В каждой камере всегда стояло лишь два ведра: из одного – пили, в другое – мочились. Амазонки часто заставляли Петрокла менять эти сосуды местами, они никогда не жалели усилий, чтобы лишний раз унизить магов.
Таким образом, Петрокл ежедневно проводил несколько часов, толкая свою тележку с ведрами, в которых весело плескались жидкости. Стоило колесу наехать на чуть выступающий камешек в полу, содержимое ведер расплескивалось, раз за разом пропитывая тогу молодого человека очередной порцией мочи. Петрокл чувствовал себя бродягой с первого уровня. Когда он возвращался в камеру, даже его товарищи по несчастью, лишенные возможности помыться с тех пор, как стали заложниками, замечали, что от молодого человека неприятно пахнет.
Шли дни, силы Петрокла истощались, и заниматься этим неблагодарным делом становилось все труднее и труднее. Тем не менее юноша с удивлением обнаружил, что даже из самой черной работы, которую ему прежде никогда не доводилось выполнять, можно извлечь кое-какую пользу.
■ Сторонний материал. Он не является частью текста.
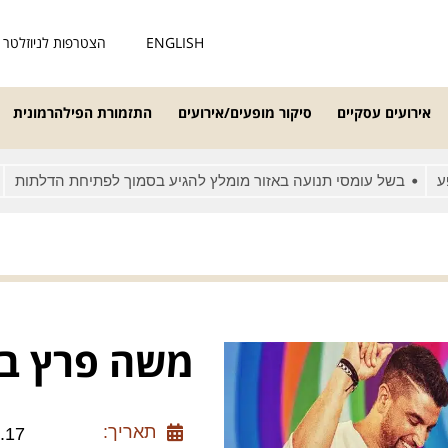
ENGLISH
הצטרפות לניוזלטר
אירועים עסקיים
סיקור מופעים/אירועים
התזמורת הפילהרמונית
בשל עומסי תנועה באזור מומלץ להגיע בסמוך לפתיחת הדלתות
מאח
משה פרץ ב
תאריך:
.17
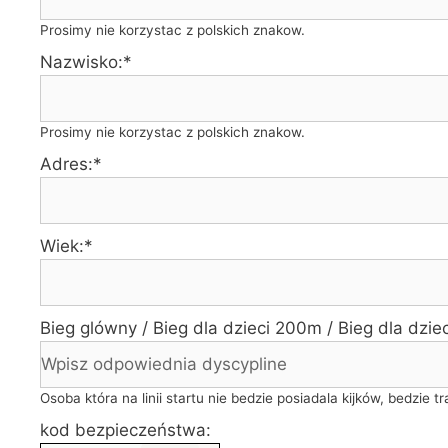
Prosimy nie korzystac z polskich znakow.
Nazwisko:*
Prosimy nie korzystac z polskich znakow.
Adres:*
Wiek:*
Bieg glówny / Bieg dla dzieci 200m / Bieg dla dzie
Osoba która na linii startu nie bedzie posiadala kijków, bedzie t
kod bezpieczeństwa:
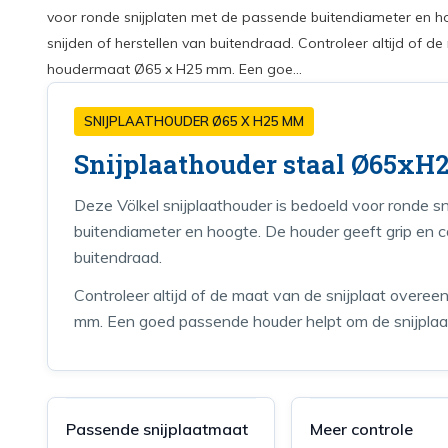
voor ronde snijplaten met de passende buitendiameter en hoo
snijden of herstellen van buitendraad. Controleer altijd of 
houdermaat Ø65 x H25 mm. Een goe...
SNIJPLAATHOUDER Ø65 X H25 MM
Snijplaathouder staal Ø65x
Deze Völkel snijplaathouder is bedoeld voor ronde s
buitendiameter en hoogte. De houder geeft grip en con
buitendraad.
Controleer altijd of de maat van de snijplaat ove
mm. Een goed passende houder helpt om de snijplaat
Passende snijplaatmaat
Meer controle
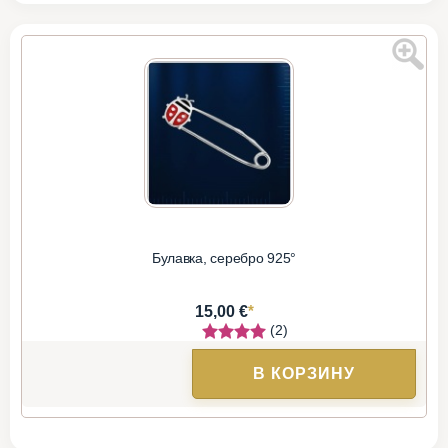
Булавка, серебро 925°
*
15,00 €
(2)
В КОРЗИНУ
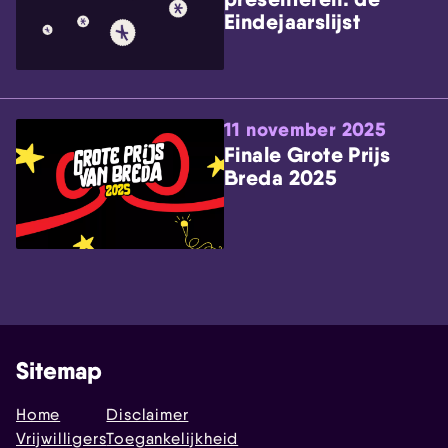
Eindejaarslijst
11 november 2025
Finale Grote Prijs
Breda 2025
Sitemap
Home
Disclaimer
Vrijwilligers
Toegankelijkheid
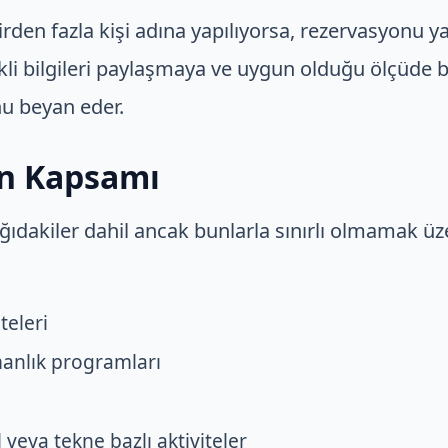
rden fazla kişi adına yapılıyorsa, rezervasyonu y
kli bilgileri paylaşmaya ve uygun olduğu ölçüde b
nu beyan eder.
in Kapsamı
ğıdakiler dahil ancak bunlarla sınırlı olmamak üz
iteleri
manlık programları
veya tekne bazlı aktiviteler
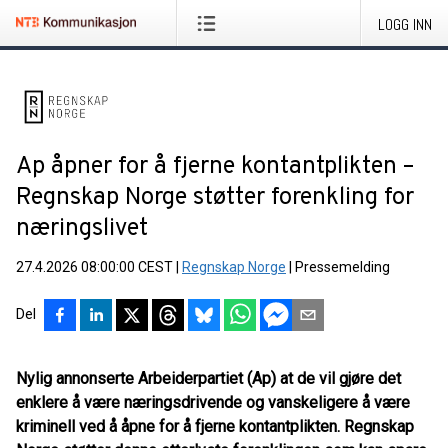
LOGG INN
Ap åpner for å fjerne kontantplikten –
Regnskap Norge støtter forenkling for
næringslivet
27.4.2026 08:00:00 CEST
|
Regnskap Norge
|
Pressemelding
Del
Nylig annonserte Arbeiderpartiet (Ap) at de vil gjøre det
enklere å være næringsdrivende og vanskeligere å være
kriminell ved å åpne for å fjerne kontantplikten. Regnskap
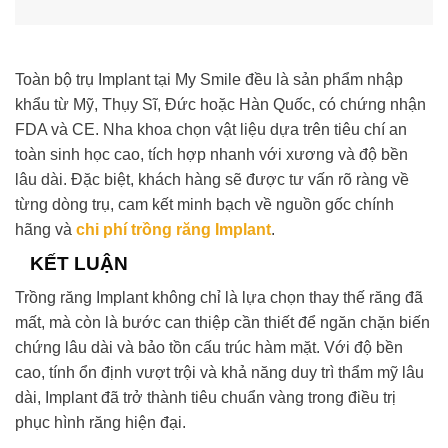
Toàn bộ trụ Implant tại My Smile đều là sản phẩm nhập
khẩu từ Mỹ, Thụy Sĩ, Đức hoặc Hàn Quốc, có chứng nhận
FDA và CE. Nha khoa chọn vật liệu dựa trên tiêu chí an
toàn sinh học cao, tích hợp nhanh với xương và độ bền
lâu dài. Đặc biệt, khách hàng sẽ được tư vấn rõ ràng về
từng dòng trụ, cam kết minh bạch về nguồn gốc chính
hãng và
chi phí trồng răng Implant
.
KẾT LUẬN
Trồng răng Implant không chỉ là lựa chọn thay thế răng đã
mất, mà còn là bước can thiệp cần thiết để ngăn chặn biến
chứng lâu dài và bảo tồn cấu trúc hàm mặt. Với độ bền
cao, tính ổn định vượt trội và khả năng duy trì thẩm mỹ lâu
dài, Implant đã trở thành tiêu chuẩn vàng trong điều trị
phục hình răng hiện đại.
Во-первых, благодаря обязанностям тюремного водовоза он мог на два часа в день выходить из переполненной камеры. Далее он имел привилегию пить воду, не смешанную с мочой. Прибегнув к своей едкой самоиронии, он даже сумел задобрить надзиравшую за ним амазонку: однажды она незаметно дала ему перчатки, и теперь его потрескавшиеся от колки льда пальцы не так сильно страдали. Наконец, когда Петрокл таскал ведра и толкал тележку, он не чувствовал холода.